El principio de Pauli obliga a los fermiones a ocupar estados cuánticos diferentes, formando a bajas temperaturas una región llena en el espacio de momentos: el mar de Fermi, cuya topología determina la respuesta a perturbaciones y el carácter de las funciones de correlación. La teoría predijo que, para fermiones no interactuantes, la característica de Euler del mar de Fermi D-dimensional (invariante topológico que describe su forma) está codificada en las correlaciones de densidad de (D+1) puntos. En este trabajo, se demuestra experimentalmente en un gas degenerado bidimensional de átomos neutros de ⁶Li mediante detección de átomos individuales. Midiendo correlaciones conexas de densidad de tres y cuatro puntos en el espacio real, se extraen directamente invariantes topológicos, incluida la característica de Euler. Los resultados están en notable acuerdo con el modelo de gas ideal, a pesar de las interacciones significativas, y abren un nuevo camino para sondear la topología de muchas partículas mediante métodos de correlación.

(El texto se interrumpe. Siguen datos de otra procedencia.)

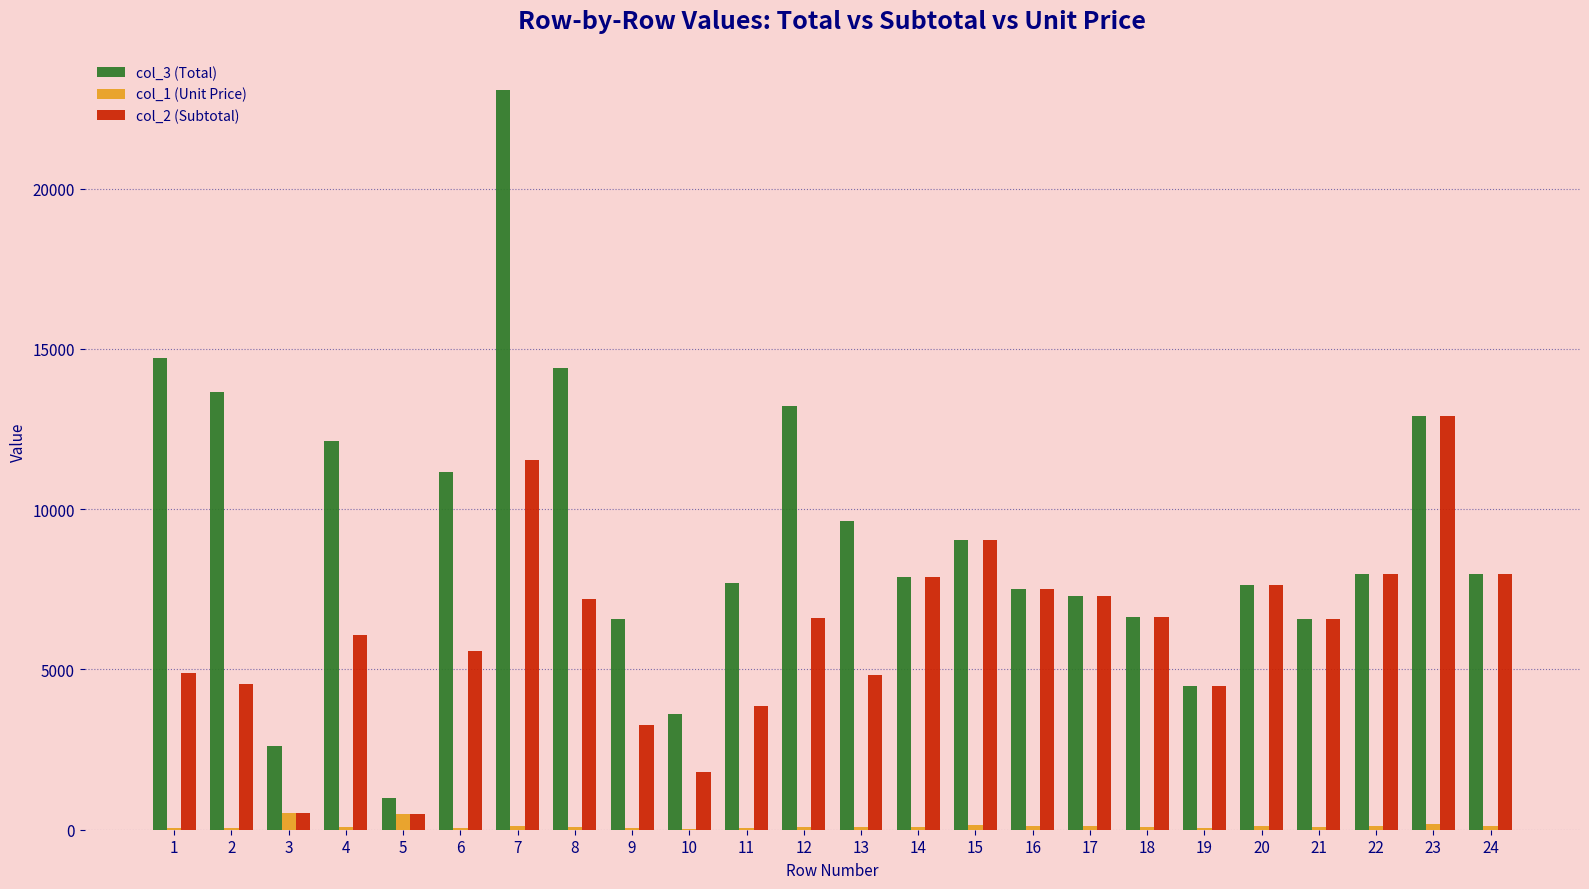

How many data points in col_3 (Total) are above 7968?

12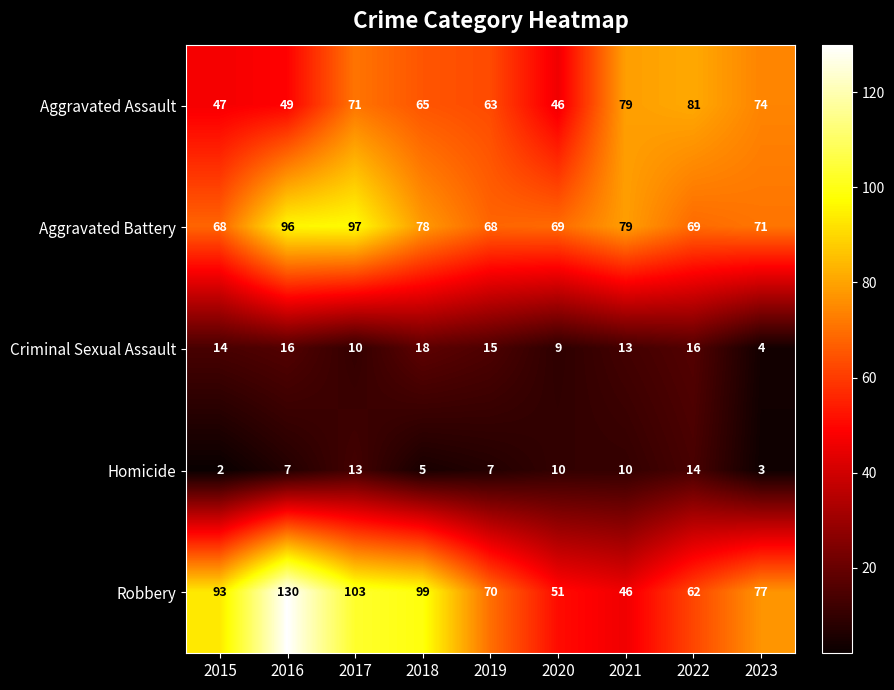

What is the sum of all Criminal Sexual Assault values?

115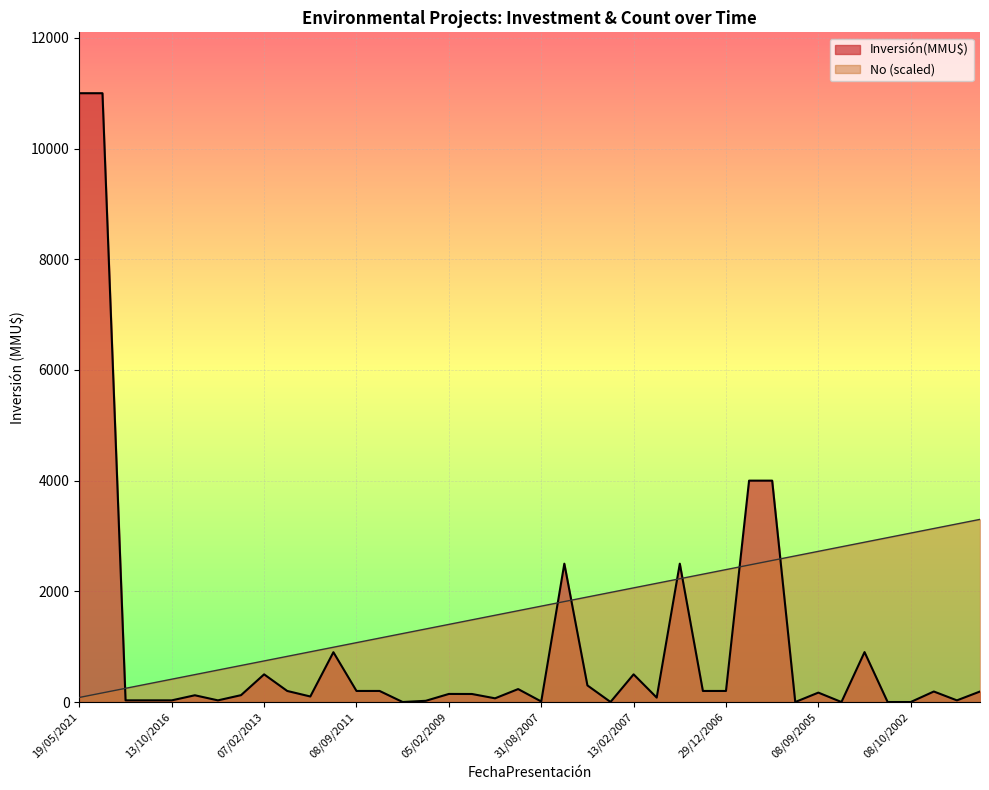

How many values in the Inversión(MMU$) series exceed 170?

19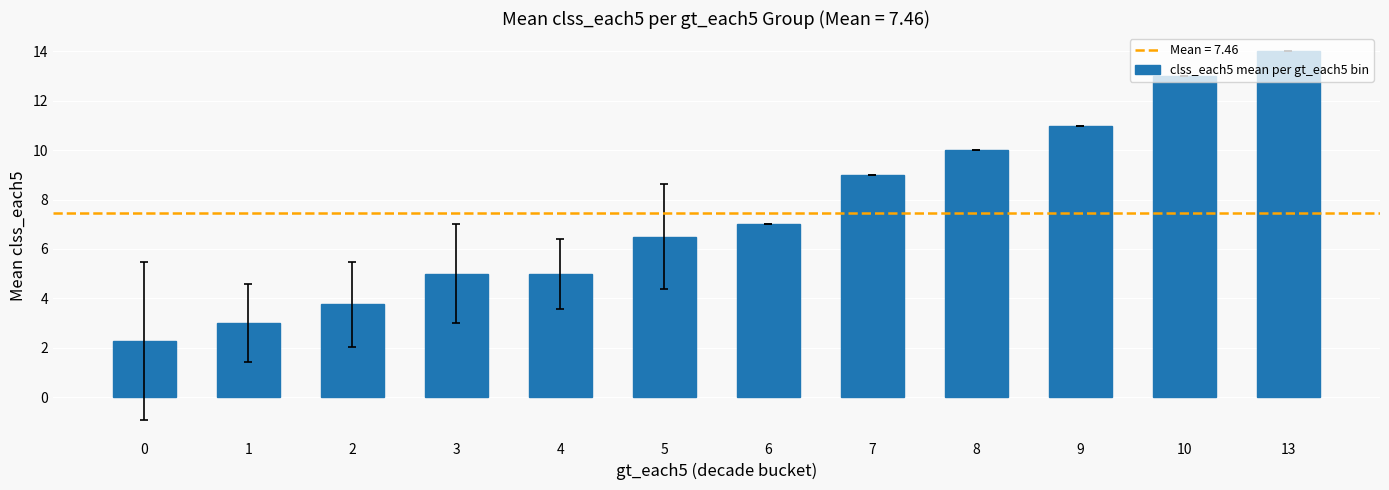

True or false: the data shows 11.0 at 9.

True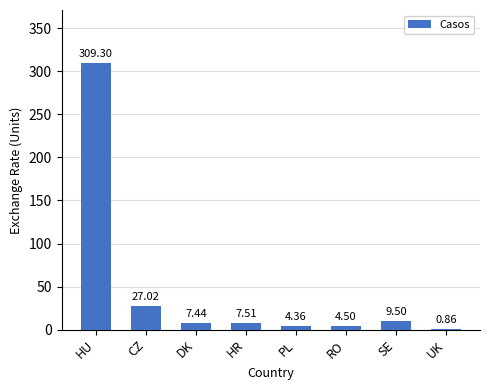

What is the sum of all values?

370.5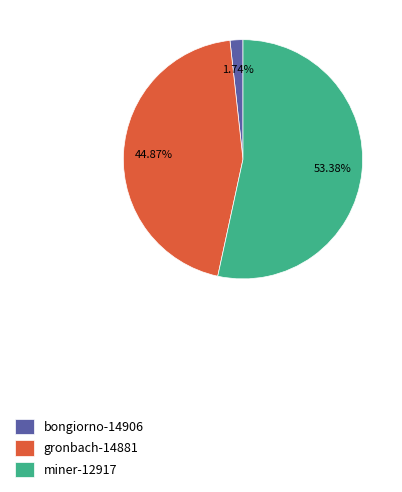

To the nearest percent, what portion does miner-12917 represent?

53%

La ley descubierta por Wolfgang Pauli prohíbe que partículas idénticas ocupen el mismo lugar. Por eso, en la materia fría surge el mar de Fermi: las partículas, como el agua, llenan los niveles de energía de abajo hacia arriba. La forma de la superficie del mar — incluyendo «islas» de vacíos — dicta las propiedades de todo el sistema. Los experimentadores enfriaron átomos de litio casi al cero absoluto y con un microscopio rastrearon cómo se agrupan en tríos y cuartetos. El patrón de estos grupos, como ondas en el agua, reveló la topografía de las profundidades oscuras.
Ahora este método explorará los mares de Fermi en el helio-3 líquido e incluso en la densidad inimaginable de las estrellas de neutrones.
🎯 Sin el principio de Pauli, los electrones en los átomos caerían al nivel más bajo y todos los elementos químicos serían indistinguibles: el mundo se convertiría en una mezcla homogénea.